Pero persisten –y difícilmente desaparecerán– diferencias fundamentales en los métodos o tácticas más propicios para impulsar sus ideales e intereses, así como en el lugar que deben ocupar la diplomacia, los acuerdos multilaterales y el uso de los incentivos o la fuerza para alcanzar determinados propósitos o conjurar evidentes riesgos. Todo esto se ha hecho evidente en temas cruciales, como el programa nuclear de Irán, la venta de armas a China, el papel y estructura de la OTAN, la reforma al Consejo de Seguridad de la ONU, el cambio climático, la Corte Penal Internacional, el tipo y velocidad de las presiones para impulsar la democracia en Rusia y la mejor forma de luchar contra la degradación ambiental.
 
La lista no es despreciable y, necesariamente, producirá más de un chispazo en el futuro. Pero incluso en varios de esos temas se produjeron importantes esfuerzos de acercamiento, reflejo de cuánto valoran europeos y estadounidenses su relación mutua. Por ejemplo, Bush descartó la posibilidad de una acción armada a corto plazo en Irán para neutralizar su programa nuclear y dejó ver que está dispuesto a colaborar con la acción diplomática de Gran Bretaña, Alemania y Francia en ese país; minimizó sus discrepancias con el plan alemán para reformar la OTAN, que Francia respalda, y se mostró dispuesto a buscar colaboración en el tema ambiental. Mientras, Schröeder dejó claro que para Europa es inaceptable un Irán con armas nucleares; Francia y Alemania reiteraron su apoyo a la OTAN, y una gran cantidad de países europeos decidieron incrementar su colaboración con Irak en temas económicos y de seguridad.
 
En medio de estas realidades, gestos y ofertas, se mantiene abierto un frente de gran potencial conflictivo: el posible fin del embargo en la venta de armas europeas a China, impuesto, junto a Estados Unidos, tras la matanza de la plaza de Tiananmen, en Pekín, en 1989. A estadounidenses y japoneses les preocupa, con razón, que un fin del embargo europeo dé a China capacidad tecnológica y militar para, eventualmente, agredir a Taiwán y convertirse en el gendarme del sur y el este asiáticos. Pero Europa, encabezada por Francia, que posee la mayor industria bélica del continente, insiste en la necesidad de reiniciar las ventas de armas de forma gradual.
 
Lo que se logre avanzar –o no– en este tema geoestratégico, incidirá de manera determinante en las posibilidades de colaboración en el resto.

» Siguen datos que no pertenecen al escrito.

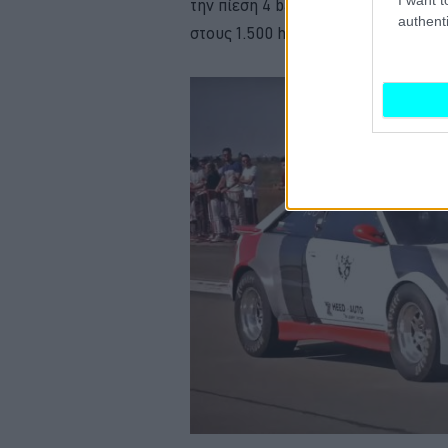
την πίεση 4 bar από τον τεράστιο υ
authenti
στους 1.500 hp στο στρόφαλο και στ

Porque de no saldarse las diferencias en torno a China, la fractura en las relaciones entre una parte de Europa y Estados Unidos podría ser tan severa como la que produjo su intervención en Irak.
 
El nuevo clima de relaciones simbolizado por el viaje de Bush crea un marco propicio para buscar entendimientos en esta y otras áreas, pero el trabajo por delante será duro y difícil.